In the entries below, spot each line with the word "dionicima" and copy it.

--- Provided records Enclosed Below ---

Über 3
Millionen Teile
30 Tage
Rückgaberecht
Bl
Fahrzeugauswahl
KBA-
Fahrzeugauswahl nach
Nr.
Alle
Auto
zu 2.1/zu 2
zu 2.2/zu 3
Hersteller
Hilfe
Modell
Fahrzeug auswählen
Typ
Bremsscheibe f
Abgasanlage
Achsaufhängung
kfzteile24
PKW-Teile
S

--- End of Enclosed Provided records ---
--- Provided records Enclosed Below ---

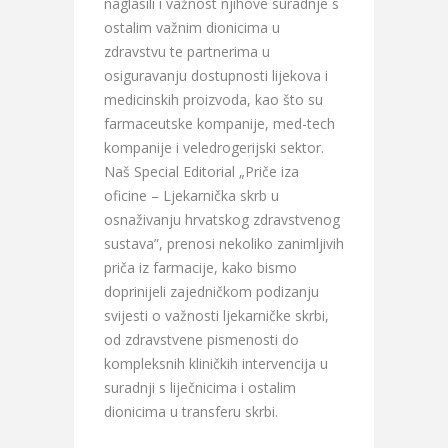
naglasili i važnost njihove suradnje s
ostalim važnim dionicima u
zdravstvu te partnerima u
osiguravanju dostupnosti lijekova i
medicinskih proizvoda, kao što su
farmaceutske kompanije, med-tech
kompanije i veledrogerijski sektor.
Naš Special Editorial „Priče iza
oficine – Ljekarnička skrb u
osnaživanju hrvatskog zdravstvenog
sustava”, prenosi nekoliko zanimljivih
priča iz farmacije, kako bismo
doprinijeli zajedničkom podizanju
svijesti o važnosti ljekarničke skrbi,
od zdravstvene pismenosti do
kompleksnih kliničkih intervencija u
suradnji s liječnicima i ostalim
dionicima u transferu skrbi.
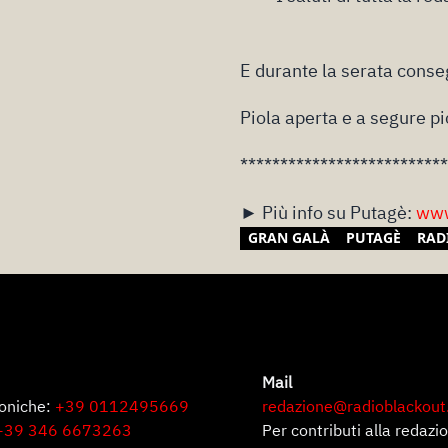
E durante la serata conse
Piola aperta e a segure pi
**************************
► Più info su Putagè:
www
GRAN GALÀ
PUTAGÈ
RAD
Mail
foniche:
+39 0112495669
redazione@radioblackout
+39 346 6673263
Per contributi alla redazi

--- End of Enclosed Provided records ---

The completed task:
ostalim važnim dionicima u
dionicima u transferu skrbi.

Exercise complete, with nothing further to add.